Despite the helper, day-to-day daycare and later school life were difficult. Because the integration helper often failed – there was no replacement. For example, because the daycare center considered trips without an additional helper to be too dangerous, Max had to stay at home again and again. The mother then took over the care there. “I quit my job and became self-employed in order to be more flexible,” says Brigitte. Her other sons would have had to take a step back during this time.

The situation didn’t get any better in elementary school: Max was relegated to the back row and the furthest seat by the teacher. “That’s where he’s least bothered,” the teacher is said to have explained. She then explained that it wasn’t Max that was meant, but rather the integration assistant. He distracts the other children when he sits next to the boy.

What the teacher apparently didn’t take into account: A child with perceptual disorders finds it more difficult to keep focus on the lesson if he or she is sitting far away from the blackboard and has the entire room in front of him. “The world already seems louder to Max than to others,” explains Brigitte. “This is then further reinforced.”

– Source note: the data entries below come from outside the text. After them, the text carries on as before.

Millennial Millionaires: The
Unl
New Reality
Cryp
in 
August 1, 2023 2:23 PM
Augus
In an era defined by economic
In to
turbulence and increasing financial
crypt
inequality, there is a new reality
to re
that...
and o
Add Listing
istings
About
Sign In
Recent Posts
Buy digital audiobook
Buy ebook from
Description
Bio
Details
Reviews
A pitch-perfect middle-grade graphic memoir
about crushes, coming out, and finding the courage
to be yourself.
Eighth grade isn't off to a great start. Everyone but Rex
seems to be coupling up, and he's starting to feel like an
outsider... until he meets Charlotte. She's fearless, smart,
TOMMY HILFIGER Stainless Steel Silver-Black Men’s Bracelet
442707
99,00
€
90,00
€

In other situations, the integration assistant apparently did not disturb the teacher – on the contrary. She also enjoyed using it to help children without special needs. Suddenly he had to do all sorts of tasks that needed to be done instead of being able to concentrate on supporting Max. “There are simply not enough staff at the schools,” says Brigitte.

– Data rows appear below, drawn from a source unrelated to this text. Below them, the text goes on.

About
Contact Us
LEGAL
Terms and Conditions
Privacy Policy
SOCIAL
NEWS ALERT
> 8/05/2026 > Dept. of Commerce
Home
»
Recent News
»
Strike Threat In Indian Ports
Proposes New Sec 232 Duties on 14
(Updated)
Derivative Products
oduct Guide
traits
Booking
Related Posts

Dealing with his disability was very depressing for Max and there seemed to be little improvement in sight. “When he came home from school feeling down, it would take me an hour to cheer him up. “It’s hard for a mother to bear,” says Brigitte.

In the fourth grade, the teacher finally recommended that the mother send her son to secondary or special school. “But I was sure that if Max was placed in a supportive environment, he would be able to fulfill his potential,” says Brigitte.

Finally, she tried to talk to the high school where her older sons also go. “I spoke very openly with the principal and she had a long conversation with Max. The principal was convinced that it was a good idea to send Max to this school. He is surprisingly interested in world events and history.” The school and his mother agreed on a kind of probationary period for Max. The boy mastered it without any problems.

Brigitte attributes the fact that Max blossomed at high school to several factors. On the one hand, the integration assistants at the school are deployed differently than usual. Usually there is a so-called pool solution. All helpers who are employed by the same provider can then take turns looking after different children.

This is supposed to enable flexibility – but according to Brigitte, it often doesn’t work in practice. “You can’t constantly present children with different integration helpers from one day to the next,” she explains. Max’s high school therefore ensures that an integration assistant is responsible for a child from the beginning until they graduate from high school.

Brigitte also believes that a lot depends on the attitude: “Successful inclusion depends on the desire, is my experience. There is an attitude of appreciation and respect at this school,” she says. The teachers would proactively and promptly talk to her if a problem were to arise. In addition, the school would, for example, take care of making certain requests so that Max could be exempt from the assessment in some areas.

Max is now 13 years old and is in sixth grade. His first report card at high school was very good. But Brigitte doesn’t just see a change in the grades: “My son has developed great. He enjoys going to school and comes home happy – nothing like before.”